*Selected passage*.

The director quickly found out that I could walk on the sides of my ankles. That was a trick that I'd learned not in vaudeville school but at the hands of a vaguely sadistic doctor. When it was determined that I had flat feet as a child, I was first told I would never make it in the army, then I was taught to pick up a ball of socks with my feet like a monkey and do that trick with my ankles in an attempt to strengthen my arches. ... My bizarre attempts at rug-cutting in the "Pump It Up" video were becoming as much a calling card as a comedian's catchphrase, and I could sense myself being vacuumed up into the dust bag of light entertainment.

The video for "(I Don't Want to Go to) Chelsea" was shot the same day in London, and all the musicians can be seen wearing the same clothes, although drummer Pete Thomas sports a plain grey jacket for "Pump It Up". Bassist Bruce Thomas had cut his right hand on a bottle a few weeks previously and had needed eight stitches; his bandage can be clearly seen in both videos.

*What to work on*.
1. Do these statements agree with the passage about the "Pump It Up" video? Answer yes or no for each, quoting the words of the passage that decide it.
(a) The narrator learned to walk on the sides of the ankles in vaudeville school.
(b) The video for "(I Don't Want to Go to) Chelsea" was shot on the same day in London.
(c) Pete Thomas wears a plain grey jacket in the "Chelsea" video.
2. According to the passage about the "Pump It Up" video, how did Bruce Thomas hurt his right hand?

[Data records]

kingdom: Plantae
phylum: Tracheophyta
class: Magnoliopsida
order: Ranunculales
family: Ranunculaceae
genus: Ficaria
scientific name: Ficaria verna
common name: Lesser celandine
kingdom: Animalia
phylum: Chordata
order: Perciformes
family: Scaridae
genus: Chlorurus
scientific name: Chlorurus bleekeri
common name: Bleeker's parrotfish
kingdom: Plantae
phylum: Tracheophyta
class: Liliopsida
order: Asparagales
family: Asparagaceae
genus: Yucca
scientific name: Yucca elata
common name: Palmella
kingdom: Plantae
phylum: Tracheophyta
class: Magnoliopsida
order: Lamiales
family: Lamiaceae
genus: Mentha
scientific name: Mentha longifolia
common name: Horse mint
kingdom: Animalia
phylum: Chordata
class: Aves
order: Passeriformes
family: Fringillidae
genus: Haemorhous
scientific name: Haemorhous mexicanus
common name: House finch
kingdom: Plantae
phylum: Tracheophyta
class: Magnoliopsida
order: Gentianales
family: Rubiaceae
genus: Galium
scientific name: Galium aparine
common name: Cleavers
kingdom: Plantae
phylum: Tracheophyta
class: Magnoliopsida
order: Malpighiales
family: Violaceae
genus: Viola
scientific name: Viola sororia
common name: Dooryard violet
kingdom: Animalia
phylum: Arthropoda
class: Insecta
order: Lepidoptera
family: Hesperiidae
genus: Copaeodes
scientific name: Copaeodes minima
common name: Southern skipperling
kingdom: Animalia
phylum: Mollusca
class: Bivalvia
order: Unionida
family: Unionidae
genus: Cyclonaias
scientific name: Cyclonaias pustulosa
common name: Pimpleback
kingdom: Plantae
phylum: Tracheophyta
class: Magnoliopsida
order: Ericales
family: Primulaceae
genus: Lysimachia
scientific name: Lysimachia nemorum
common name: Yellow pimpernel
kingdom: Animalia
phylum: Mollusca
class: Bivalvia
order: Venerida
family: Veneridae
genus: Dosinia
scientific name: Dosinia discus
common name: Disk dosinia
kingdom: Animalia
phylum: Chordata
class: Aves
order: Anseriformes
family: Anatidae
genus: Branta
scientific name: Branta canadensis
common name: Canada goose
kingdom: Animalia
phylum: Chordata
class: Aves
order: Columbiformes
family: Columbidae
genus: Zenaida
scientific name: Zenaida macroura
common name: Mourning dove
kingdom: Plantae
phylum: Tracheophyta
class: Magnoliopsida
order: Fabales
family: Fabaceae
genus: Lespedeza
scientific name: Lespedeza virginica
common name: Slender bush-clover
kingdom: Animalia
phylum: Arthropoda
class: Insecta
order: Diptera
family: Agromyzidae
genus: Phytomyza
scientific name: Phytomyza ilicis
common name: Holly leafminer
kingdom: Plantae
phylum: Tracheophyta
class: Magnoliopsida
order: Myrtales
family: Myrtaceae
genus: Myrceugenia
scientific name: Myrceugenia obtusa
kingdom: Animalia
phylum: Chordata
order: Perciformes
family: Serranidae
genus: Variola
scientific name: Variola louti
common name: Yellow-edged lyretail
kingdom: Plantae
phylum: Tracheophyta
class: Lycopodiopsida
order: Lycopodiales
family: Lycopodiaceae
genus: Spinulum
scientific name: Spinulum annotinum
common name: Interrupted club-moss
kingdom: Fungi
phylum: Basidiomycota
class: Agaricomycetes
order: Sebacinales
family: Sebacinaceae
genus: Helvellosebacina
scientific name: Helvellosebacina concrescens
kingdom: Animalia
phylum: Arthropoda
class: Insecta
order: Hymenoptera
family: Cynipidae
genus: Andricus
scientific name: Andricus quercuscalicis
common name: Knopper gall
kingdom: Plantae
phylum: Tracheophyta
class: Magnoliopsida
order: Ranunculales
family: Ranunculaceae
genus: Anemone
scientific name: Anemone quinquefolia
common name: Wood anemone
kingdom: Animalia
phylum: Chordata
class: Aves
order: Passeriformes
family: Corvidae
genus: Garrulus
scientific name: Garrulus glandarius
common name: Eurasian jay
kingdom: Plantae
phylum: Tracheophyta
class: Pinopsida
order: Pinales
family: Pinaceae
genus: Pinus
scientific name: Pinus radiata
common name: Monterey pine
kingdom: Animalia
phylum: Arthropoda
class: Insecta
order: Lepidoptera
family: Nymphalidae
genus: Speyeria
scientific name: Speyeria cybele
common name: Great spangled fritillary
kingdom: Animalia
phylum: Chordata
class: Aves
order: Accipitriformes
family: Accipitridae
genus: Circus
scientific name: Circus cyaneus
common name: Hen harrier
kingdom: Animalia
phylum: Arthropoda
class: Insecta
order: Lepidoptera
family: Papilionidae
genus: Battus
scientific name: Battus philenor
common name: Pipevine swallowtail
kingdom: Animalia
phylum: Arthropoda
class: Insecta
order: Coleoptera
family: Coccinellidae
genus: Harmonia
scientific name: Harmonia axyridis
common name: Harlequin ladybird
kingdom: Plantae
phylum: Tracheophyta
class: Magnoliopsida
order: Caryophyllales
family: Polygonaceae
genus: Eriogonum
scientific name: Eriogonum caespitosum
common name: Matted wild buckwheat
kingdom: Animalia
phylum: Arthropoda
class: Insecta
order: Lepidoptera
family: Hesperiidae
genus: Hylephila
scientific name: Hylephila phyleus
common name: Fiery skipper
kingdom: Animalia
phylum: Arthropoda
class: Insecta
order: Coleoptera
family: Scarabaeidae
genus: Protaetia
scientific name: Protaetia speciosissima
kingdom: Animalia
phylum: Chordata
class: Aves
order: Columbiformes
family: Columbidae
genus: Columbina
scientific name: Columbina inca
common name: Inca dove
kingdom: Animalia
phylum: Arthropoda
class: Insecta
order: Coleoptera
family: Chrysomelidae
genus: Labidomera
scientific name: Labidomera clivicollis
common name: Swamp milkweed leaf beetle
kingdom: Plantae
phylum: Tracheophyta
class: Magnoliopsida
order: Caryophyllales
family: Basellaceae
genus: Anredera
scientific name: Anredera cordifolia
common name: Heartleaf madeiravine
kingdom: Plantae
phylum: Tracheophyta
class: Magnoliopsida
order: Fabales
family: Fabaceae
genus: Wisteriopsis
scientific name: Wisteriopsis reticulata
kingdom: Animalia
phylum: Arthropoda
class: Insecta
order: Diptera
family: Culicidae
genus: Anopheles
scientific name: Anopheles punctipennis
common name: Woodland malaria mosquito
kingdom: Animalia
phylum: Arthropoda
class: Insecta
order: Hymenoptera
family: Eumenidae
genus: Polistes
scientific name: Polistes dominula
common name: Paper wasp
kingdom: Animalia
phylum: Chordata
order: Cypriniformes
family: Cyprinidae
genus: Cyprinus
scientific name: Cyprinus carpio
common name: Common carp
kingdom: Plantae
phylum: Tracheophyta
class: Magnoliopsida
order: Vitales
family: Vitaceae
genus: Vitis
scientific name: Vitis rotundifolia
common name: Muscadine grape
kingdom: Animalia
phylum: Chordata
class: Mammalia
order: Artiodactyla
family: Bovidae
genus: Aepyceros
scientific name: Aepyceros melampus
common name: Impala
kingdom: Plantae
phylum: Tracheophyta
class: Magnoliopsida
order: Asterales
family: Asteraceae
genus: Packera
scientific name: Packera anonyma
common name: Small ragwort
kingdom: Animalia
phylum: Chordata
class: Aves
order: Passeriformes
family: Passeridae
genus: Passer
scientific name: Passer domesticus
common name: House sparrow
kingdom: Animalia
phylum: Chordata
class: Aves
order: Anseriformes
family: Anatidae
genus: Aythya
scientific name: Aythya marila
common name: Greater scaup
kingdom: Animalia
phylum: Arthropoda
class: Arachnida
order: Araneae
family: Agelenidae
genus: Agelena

*Results*.
1.
(a) No: "a trick that I'd learned not in vaudeville school but at the hands of a vaguely sadistic doctor."
(b) Yes: "was shot the same day in London."
(c) No: "drummer Pete Thomas sports a plain grey jacket for "Pump It Up"."

2. He cut it on a bottle a few weeks before the shoot.